Israel’s military said Saturday it had evacuated patients and medical staff from Shifa’s emergency department because militants “entrenched” themselves there, and set up an alternative site for seriously wounded patients.
Abed Radwan, who lived about 200 meters (yards) from the hospital, said Israeli forces stormed all area buildings, detaining several people and forcing the rest to march south. He saw bodies in the streets and several flattened homes.
“They left nothing intact,” he said.
Israel’s military early Sunday also stormed al-Amal and Nasser hospitals in the southern city of Khan Younis amid “very intense shelling,” the Palestinian Red Crescent Society said. Israel’s military announced operations in Khan Younis targeting Hamas infrastructure but said troops weren’t currently operating in the hospitals. It accused Hamas of using hospitals as shields.
The war has killed at least 32,226 Palestinians, according to Gaza’s Health Ministry. It doesn’t distinguish between civilians and combatants in its toll, but says women and children make up around two-thirds of the dead.
Among the latest killed were at least seven people, including three children, when an Israeli airstrike hit a house in Rafah overnight, according to health authorities. And an airstrike near Deir al-Balah late Sunday killed at least 10 members of a family including two children, according to an AP journalist who saw the bodies at a hospital.
Israel says it has killed more than 13,000 militants, without providing evidence. It blames civilian casualties on Hamas, accusing it of embedding in residential areas.
More than 80% of Gaza’s population of 2.3 million have fled their homes, with most seeking refuge in the southernmost city of Rafah, which Israel calls the next target of its ground offensive. Prime Minister Benjamin Netanyahu rejects pleas from the United States and others to avoid a major ground operation there, calling it essential for defeating Hamas.
Israeli Defense Minister Yoav Gallant said that he was traveling to the U.S. on Sunday at Washington’s invitation, with a goal of preserving “our ability to obtain air systems and munitions” for the war and maintaining critical ties with Israel’s top ally.

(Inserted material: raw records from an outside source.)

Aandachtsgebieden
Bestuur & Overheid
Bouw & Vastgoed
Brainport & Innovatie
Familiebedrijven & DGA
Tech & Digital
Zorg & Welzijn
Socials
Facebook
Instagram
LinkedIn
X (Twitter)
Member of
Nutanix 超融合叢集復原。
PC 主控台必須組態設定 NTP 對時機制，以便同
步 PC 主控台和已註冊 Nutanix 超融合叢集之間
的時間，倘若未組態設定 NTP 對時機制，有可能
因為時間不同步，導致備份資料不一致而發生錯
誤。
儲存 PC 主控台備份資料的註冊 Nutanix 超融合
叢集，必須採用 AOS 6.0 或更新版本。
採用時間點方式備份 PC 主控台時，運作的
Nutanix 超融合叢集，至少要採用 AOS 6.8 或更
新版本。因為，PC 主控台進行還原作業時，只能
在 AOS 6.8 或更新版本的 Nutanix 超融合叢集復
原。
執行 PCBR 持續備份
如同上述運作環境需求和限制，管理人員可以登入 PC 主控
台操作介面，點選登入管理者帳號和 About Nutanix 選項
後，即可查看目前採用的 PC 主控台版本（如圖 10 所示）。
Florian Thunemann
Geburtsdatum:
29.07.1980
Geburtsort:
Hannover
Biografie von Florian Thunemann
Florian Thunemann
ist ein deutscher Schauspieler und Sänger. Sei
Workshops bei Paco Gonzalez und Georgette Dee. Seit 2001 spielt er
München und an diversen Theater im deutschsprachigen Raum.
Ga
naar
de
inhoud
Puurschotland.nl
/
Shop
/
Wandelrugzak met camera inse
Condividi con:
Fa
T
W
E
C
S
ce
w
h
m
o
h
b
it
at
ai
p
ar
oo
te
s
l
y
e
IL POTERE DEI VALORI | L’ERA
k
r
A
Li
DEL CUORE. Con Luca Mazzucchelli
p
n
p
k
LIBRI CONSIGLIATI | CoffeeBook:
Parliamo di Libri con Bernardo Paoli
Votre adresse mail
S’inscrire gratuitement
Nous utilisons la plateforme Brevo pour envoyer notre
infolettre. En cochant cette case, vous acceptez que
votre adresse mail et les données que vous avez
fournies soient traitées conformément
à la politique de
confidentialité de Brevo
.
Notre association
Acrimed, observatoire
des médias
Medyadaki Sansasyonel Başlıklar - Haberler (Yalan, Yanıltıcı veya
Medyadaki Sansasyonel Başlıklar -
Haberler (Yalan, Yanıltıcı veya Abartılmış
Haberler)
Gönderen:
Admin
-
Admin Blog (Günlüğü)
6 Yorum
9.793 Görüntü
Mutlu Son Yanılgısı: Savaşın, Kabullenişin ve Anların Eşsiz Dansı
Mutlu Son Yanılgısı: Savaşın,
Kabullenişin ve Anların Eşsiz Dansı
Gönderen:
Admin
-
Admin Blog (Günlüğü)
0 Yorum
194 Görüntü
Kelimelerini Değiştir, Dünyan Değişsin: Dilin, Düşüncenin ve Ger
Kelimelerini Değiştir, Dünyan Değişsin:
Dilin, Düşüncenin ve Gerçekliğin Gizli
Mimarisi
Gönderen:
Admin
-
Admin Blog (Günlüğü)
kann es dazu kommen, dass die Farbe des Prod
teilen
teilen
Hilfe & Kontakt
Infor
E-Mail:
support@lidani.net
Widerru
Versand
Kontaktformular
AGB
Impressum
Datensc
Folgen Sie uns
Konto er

The Hamas-led Oct. 7 attack across southern Israel killed about 1,200 people, mostly civilians, and took scores hostage. Hamas still holds an estimated 100 hostages and the remains of 30 others. Most of the rest were freed in exchange for the release of some Palestinian prisoners in November.
The United States, Qatar and Egypt are trying to broker another cease-fire and release.
Over the border from Gaza on Sunday, Jews celebrated their most joyful of holidays, Purim, the biblical story of how a plot to exterminate Jews in Persia was thwarted as an affirmation of Jewish survival.